Ebola Virus Disease (EVD) rightfully strikes fear: it’s a horrible disease with an average case fatality ratio (CFR) around 50%. EVD CFRs have varied from 25% to 90% in past outbreaks—a stark contrast to the deadliest influenza pandemic in 1918 when the average CFR was around 2.5%. The virus threatens the entire globe with a potential pandemic as it crosses porous borders and spreads through imported cases. From 2014 to 2016, the world witnessed one of the worst EVD outbreaks, originating from Western Africa. The Ebola Zaire outbreak started in Guinea and quickly spread to Liberia and Sierra Leone. In the end, that outbreak infected 28,616 people and killed 11,310 victims (CFR of approximately 39.5%).

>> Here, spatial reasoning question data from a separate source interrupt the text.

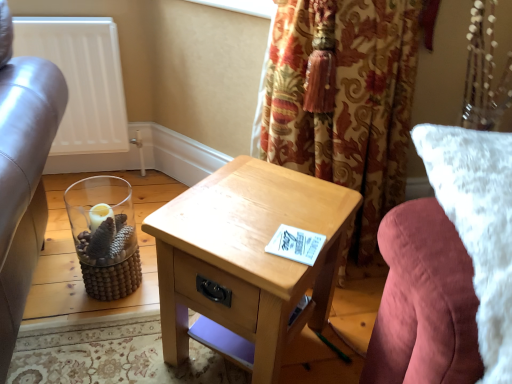
Where is `free location above white matte radiator at upper left (from a real-world perspective)`? The height and width of the screenshot is (384, 512). free location above white matte radiator at upper left (from a real-world perspective) is located at coordinates (58, 6).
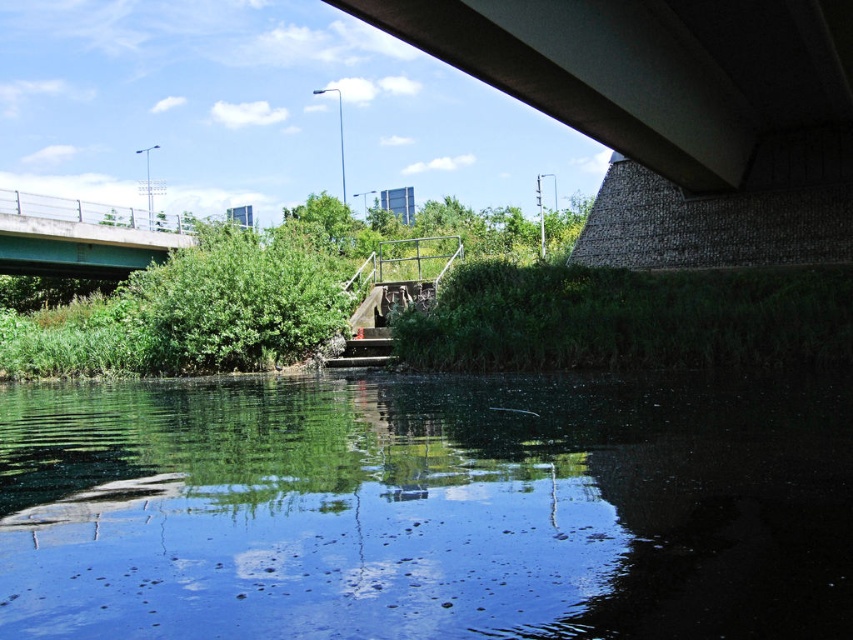
You are a diver preparing to jump into the water. The safety guidelines state that you must ensure the water depth is at least 4 meters before jumping. Based on the scene, can you confirm if the clear water at center is safe for your jump?

The clear water at center is 4.15 meters from camera, which meets the safety guideline requirement of at least 4 meters. Therefore, it is safe to jump into the clear water at center.

You are a swimmer looking to cross the water under the bridge. The green painted concrete bridge at upper left is above you. Where would you find the clear water at center in relation to the bridge?

The clear water at center is positioned under the green painted concrete bridge at upper left, so it is directly beneath the bridge.

You are a swimmer looking to cross the water. You see the clear water at center and the green painted concrete bridge at upper left. Which direction should you swim to reach the bridge?

The clear water at center is positioned on the right side of the green painted concrete bridge at upper left. To reach the bridge, you should swim to the left.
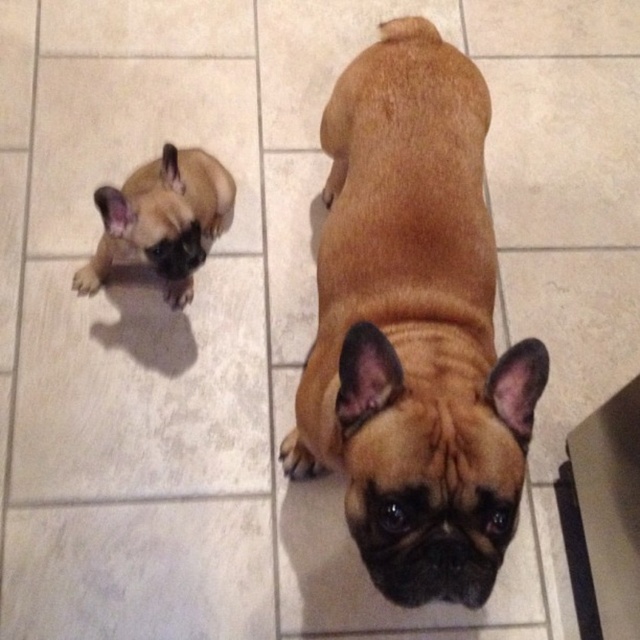
You are a photographer setting up a shoot in this scene. You want to ensure both the brown matte dog at center and the brown matte french bulldog at upper left are fully visible in the frame. Given their positions, which dog should you adjust the camera angle to focus on first to maintain both in the shot?

The brown matte dog at center is in front of the brown matte french bulldog at upper left. To ensure both are fully visible, focus on the brown matte dog at center first, as it is closer to the camera and adjusting the angle to include it will naturally keep the one behind in view as well.

You are a photographer setting up a shoot for a pet magazine. You need to ensure that both the brown matte dog at center and the brown matte french bulldog at upper left are fully visible in the frame. Based on their positions, which dog is closer to the camera and might block the view of the other?

The brown matte dog at center is positioned under the brown matte french bulldog at upper left, so the brown matte french bulldog at upper left is closer to the camera and might block the view of the brown matte dog at center.

You are standing in the room where the two French Bulldogs are. You want to place a small treat exactly at point (413, 326). Which dog should you target to ensure the treat lands on it?

The point (413, 326) is on the brown matte dog at center, so you should target the brown matte dog at center to place the treat there.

The ongoing outbreak in the Democratic Republic of the Congo (DRC) has alarmed the international community with its increasing toll since the start of the outbreak in August 2018. As of September 18, 2019, there were 3,150 identified cases, including 2,108 total deaths, with a CFR of approximately 67%. In anticipation a potential pandemic, the World Health Organization declared the current outbreak a public health emergency of international concern on July 17, 2019, an unusual and unexpected move.
Lessons Learned from Past Outbreaks
The rapid evolution of the viral genome within the infected population can lead to genetic changes that enable the virus to evade existing diagnostic tests and therapeutics, rendering them ineffective. Accordingly, there is a need to constantly evaluate assay effectiveness. To facilitate such evaluations, the whole genome sequence of the circulating virus is required. Armed with a full spectrum of next generation sequencing (NGS) data, researchers can easily compare the assay signatures or medical counter measure targets via computer simulation—in silico—to predict whether diagnostics and therapeutics will be effective. Rapid and accurate diagnosis is critical for appropriately triaging patients and preventing disease spread.
Researchers need reference materials—such as patient specimens (blood, serum, other body fluids, tissues, etc.) or viral isolates—from patient samples to understand the biology of the rapidly evolving virus, develop tools to combat new variants, and improve old medical countermeasures. However, getting reference materials out of the affected countries to isolate the virus and develop countermeasures is an arduous and time-consuming endeavor because of logistics, safety, and security concerns.
Next Generation Sequencing Technologies
The advent of NGS technology about 15 years ago has revolutionized many areas of clinical medicine, from pathogen discovery to disease diagnosis to personalized medicine. Rather than trying to import reference material samples to conduct research in U.S. labs, new efforts focus on generating viral genome sequences from patient samples in the country of origin by deploying NGS technologies and training laboratory personnel with support from the U.S. Department of Defense’s Targeted Acquisition of Reference Materials Augmenting Capabilities (TARMAC) program. Developing such capabilities in the affected countries has enabled the rapid generation of whole genome sequence data from patient samples, in some instances within 24 hours from sample receipt. The data could be transmitted and deposited in public databases to enable researchers worldwide to validate or develop new assays and medical countermeasures.
Uses of Sequence Data
How do we validate assay and medical countermeasure efficacies in silico? Defense Biological Product Assurance Office, a national resource for the biological defense community, developed the PCR Signature Erosion Tool (PSET) in 2014 in collaboration with Noblis. This tool allows the in silico validation of the assay signatures and modification of the assays as needed. Similar approaches have been taken for validating the effectiveness of medical countermeasures, including monoclonal antibodies.,
The Centers for Disease Control and Prevention (CDC) recently employed synthetic biology techniques to recreate the virus. High-quality sequence data generated by the Institut National de Recherche Biomédicale in Kinshasa, DRC, with support from scientists at the U.S. Army Medical Research Institute of Infectious Diseases, were posted online. Access to that data enabled the CDC team to recreate the virus—a significant step toward a rapid response to an outbreak in real time. The virus can be used in studies for developing and testing new medical countermeasures.
Real time pre-symptomatic diagnosis and point-of-care treatment of infections are within reach. Containing the outbreak won’t be an easy task, but NGS and synthetic biology techniques give us a chance to get ahead of the virus and slow the spread of EVD before it infects more individuals. These methods could even help develop medical countermeasure on the fly for diseases that do not yet have treatments, protecting the world’s citizens from future infectious disease threats.